CT datang ke Kemenhut di Manggala Wanabakti, Senayan, Jakarta pada pukul 16.25. Begitu datang, CT bersama rombongan kemudian masuk lift menuju ke ruang rapat di lantai 4 Kantor Kemenhut.

Berselang sekitar 90 menit, tepatnya pukul 18.00 CT keluar selesai memimpin rapat dan keluar dari ruangan. CT mengatakan, hasil rapat kali ini membahas mengenai pekerjaan rumah (PR) di Kementerian Kehutanan yang perlu diselesaikan dalam kurang dari tiga pekan ke depan.

SCROLL TO CONTINUE WITH CONTENT

"Kita banyak bicara mengenai hal yang utama. Ada target pemerintahan sampai 20 oktober 2014. Sudah kita bicarakan satu demi satu. Sebelum 20 Oktober 2014 semua PR yang menjadi list kita kita pastikan bisa diselesaikan dengan baik," kata CT di kantor Kemenhut, Kamis (2/10/2014).
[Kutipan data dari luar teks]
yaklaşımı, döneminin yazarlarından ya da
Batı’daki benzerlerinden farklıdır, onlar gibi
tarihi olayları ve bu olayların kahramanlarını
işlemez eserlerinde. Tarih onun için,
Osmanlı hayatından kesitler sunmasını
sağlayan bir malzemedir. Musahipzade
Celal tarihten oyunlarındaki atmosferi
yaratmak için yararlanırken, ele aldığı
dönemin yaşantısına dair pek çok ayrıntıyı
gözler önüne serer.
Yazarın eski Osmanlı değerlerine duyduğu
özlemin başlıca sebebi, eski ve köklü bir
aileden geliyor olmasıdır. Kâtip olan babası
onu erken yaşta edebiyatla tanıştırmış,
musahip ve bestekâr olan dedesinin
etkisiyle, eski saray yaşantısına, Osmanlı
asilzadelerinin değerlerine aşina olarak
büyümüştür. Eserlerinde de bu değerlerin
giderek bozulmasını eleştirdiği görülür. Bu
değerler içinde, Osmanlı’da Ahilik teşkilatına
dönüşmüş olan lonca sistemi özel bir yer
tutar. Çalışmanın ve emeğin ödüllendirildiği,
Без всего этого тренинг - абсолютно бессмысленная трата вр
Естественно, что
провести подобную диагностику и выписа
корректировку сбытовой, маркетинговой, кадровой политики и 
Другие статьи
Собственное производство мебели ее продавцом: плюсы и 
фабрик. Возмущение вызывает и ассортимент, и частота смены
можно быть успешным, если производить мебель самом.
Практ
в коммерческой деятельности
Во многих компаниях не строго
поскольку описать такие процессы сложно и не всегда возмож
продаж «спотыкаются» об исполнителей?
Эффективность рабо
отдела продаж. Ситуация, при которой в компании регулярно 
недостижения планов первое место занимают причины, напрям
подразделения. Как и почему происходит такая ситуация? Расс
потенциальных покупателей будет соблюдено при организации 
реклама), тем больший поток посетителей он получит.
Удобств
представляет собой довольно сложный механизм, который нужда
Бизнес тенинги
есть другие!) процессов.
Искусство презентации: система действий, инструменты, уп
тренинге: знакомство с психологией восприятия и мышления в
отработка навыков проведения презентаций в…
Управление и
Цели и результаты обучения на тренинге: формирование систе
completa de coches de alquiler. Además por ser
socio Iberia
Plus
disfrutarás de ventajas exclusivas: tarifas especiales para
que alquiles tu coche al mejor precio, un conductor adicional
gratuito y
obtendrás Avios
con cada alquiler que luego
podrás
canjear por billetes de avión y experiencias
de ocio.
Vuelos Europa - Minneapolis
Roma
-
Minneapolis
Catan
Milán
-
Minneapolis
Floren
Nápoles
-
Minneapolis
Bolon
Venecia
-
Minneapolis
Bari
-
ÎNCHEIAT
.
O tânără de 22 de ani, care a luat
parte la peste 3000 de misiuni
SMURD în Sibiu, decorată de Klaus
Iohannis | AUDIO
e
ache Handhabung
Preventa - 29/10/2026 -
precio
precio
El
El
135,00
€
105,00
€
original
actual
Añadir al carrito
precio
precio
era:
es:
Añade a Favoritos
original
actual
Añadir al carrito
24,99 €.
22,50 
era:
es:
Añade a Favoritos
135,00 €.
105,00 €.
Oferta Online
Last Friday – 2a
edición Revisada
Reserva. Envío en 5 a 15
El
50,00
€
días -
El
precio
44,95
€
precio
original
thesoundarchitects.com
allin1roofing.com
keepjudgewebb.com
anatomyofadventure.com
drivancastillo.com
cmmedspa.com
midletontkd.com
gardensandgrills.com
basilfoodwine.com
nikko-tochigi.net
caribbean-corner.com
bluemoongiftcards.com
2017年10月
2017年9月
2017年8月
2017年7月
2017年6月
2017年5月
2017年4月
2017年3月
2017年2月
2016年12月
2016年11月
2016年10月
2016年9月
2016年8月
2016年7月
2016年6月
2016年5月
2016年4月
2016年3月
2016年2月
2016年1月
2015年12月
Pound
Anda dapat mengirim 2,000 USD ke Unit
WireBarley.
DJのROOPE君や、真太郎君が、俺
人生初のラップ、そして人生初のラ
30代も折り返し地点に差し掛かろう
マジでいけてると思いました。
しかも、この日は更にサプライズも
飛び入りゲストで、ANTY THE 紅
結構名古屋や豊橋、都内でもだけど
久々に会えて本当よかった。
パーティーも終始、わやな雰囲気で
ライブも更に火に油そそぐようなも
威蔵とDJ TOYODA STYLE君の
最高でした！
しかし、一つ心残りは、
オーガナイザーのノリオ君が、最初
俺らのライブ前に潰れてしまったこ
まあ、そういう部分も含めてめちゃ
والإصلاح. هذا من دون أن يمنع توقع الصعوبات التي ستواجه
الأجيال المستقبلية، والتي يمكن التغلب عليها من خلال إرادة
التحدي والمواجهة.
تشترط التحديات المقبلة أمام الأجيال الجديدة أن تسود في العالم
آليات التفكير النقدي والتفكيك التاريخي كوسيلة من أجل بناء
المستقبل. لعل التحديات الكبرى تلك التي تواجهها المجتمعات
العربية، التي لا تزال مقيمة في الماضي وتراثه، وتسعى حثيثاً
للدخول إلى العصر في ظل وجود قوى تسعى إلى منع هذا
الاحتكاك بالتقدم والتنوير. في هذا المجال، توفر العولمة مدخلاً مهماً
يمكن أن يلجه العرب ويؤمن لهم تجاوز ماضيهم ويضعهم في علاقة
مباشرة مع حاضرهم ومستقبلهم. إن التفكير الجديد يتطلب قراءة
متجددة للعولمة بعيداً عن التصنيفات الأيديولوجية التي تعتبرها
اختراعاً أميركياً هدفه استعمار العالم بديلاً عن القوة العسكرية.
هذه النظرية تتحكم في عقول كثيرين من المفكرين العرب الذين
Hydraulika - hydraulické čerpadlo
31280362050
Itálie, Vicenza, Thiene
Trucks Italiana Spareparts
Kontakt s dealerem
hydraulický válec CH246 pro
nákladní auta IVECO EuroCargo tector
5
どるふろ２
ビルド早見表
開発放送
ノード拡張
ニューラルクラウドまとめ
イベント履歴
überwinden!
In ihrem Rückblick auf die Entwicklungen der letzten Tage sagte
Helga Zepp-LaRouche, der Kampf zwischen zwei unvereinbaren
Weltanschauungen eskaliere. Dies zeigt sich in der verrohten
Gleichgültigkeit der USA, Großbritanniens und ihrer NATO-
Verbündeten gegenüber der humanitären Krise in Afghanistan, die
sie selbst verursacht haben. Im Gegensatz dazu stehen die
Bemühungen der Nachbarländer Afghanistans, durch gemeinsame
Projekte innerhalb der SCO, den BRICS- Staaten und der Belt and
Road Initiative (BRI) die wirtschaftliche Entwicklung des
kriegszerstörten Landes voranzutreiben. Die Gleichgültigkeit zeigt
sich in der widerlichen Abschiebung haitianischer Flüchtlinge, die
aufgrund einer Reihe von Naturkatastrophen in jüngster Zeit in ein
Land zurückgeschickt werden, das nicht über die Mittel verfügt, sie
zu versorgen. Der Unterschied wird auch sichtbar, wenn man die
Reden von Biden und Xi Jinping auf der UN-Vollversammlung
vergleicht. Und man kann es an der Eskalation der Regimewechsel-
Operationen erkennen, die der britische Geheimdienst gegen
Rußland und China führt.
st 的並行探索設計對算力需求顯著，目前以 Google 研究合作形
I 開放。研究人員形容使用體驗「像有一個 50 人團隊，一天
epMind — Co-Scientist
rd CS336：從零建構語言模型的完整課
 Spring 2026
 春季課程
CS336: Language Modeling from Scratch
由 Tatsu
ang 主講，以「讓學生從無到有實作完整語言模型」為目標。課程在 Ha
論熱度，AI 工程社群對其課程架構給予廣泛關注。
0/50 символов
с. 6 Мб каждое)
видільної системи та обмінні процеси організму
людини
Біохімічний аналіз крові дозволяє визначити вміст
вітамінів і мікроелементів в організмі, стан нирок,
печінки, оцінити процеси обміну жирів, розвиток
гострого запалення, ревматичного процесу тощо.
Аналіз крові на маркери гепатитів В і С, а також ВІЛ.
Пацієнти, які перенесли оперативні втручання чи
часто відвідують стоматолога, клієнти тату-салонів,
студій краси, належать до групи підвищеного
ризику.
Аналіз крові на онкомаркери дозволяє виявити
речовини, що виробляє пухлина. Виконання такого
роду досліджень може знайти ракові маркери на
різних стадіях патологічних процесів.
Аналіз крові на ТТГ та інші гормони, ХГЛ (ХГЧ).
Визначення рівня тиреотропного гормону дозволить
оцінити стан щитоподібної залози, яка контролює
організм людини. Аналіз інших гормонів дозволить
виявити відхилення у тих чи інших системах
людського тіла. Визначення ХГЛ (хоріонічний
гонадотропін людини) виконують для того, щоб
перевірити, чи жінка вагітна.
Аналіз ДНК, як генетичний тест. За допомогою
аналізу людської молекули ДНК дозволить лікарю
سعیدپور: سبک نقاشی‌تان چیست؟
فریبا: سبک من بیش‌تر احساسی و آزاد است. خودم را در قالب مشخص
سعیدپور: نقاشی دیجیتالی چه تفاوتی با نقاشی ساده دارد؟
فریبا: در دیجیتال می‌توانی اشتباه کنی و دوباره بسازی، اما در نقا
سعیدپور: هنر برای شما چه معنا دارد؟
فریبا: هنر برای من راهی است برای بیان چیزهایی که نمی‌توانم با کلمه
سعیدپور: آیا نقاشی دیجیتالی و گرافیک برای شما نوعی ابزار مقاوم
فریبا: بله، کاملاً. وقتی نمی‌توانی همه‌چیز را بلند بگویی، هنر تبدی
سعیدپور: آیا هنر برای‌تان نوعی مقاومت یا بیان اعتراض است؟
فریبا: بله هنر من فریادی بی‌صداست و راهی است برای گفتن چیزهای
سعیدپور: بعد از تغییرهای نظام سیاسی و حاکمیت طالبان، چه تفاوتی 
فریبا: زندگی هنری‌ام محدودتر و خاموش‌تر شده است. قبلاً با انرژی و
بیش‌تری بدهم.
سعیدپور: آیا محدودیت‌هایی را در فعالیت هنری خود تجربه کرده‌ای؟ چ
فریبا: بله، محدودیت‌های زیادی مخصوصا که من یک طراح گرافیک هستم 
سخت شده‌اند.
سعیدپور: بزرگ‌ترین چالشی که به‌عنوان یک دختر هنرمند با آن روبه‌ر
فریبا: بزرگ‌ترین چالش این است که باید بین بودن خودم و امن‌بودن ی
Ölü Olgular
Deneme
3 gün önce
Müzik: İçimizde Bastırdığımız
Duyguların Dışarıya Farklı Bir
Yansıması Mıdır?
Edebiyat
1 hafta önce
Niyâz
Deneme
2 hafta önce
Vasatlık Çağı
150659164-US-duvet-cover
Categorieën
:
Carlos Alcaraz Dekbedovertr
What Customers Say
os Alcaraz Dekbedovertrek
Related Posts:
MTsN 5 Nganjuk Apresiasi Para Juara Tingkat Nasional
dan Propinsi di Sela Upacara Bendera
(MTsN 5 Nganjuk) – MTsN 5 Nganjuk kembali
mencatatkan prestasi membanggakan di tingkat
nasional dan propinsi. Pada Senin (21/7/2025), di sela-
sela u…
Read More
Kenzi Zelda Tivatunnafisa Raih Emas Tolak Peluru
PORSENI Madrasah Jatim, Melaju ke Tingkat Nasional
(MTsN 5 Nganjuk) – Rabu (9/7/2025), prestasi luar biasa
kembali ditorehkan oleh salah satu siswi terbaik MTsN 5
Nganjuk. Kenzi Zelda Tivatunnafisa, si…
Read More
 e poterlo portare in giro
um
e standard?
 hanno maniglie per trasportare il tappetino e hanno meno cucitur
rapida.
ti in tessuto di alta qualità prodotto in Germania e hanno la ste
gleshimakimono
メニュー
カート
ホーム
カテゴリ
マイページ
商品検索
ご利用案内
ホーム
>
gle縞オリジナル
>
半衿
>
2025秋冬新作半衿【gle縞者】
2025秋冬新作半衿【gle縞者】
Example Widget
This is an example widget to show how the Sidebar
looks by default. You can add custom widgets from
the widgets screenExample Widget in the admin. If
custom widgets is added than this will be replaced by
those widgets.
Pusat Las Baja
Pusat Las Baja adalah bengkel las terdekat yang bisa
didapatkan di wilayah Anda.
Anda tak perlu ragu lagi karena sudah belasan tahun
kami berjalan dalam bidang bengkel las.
CT mengatakan, di dalam rapat tersebut juga dirinya mendengarkan laporan dari pejabat-pejabat Kementerian Kehutanan terkait permasalahan terkini. Ia menyebutkan, semua akan berkoordinasi dengan dirinya agar permasalahan bisa diselesaikan dengan cepat.

"Kita pastikan semua yang diperlukan dan bisa diselesaikan dalam sisa waku yang pendek ini saya minta segera diselesaikan. Saya minta ini sifatnya walaupun sebentar lagi, jangan kendor semangat kerjanya. Yang bisa diselesaikan kita selesaikan," tuturnya.

Ia mencontohkan pekerjaan rumah krusial yang harus diselesaikan adalah terkait lahan kehutanan di proyek Upper Cisokan di Cililin, Jawa Barat yang lahannya terkendala. Juga termasuk waduk terbesar kedua di Indonesia, Jatigede. Menurutnya, dalam waktu dekat, kendala itu akan segera diatasi.

"Misalnya masalah PLN untuk Cisokan yang selama ini masalah kawasan hutan itu sudah dilaporkan selesai. Waduk Jatigede, pihak kementerian siap untuk izin prinsipnya, menunggu rekomendasi dari gubernur. Begitu gubernur siap, nanti diselesaikan," tutupnya.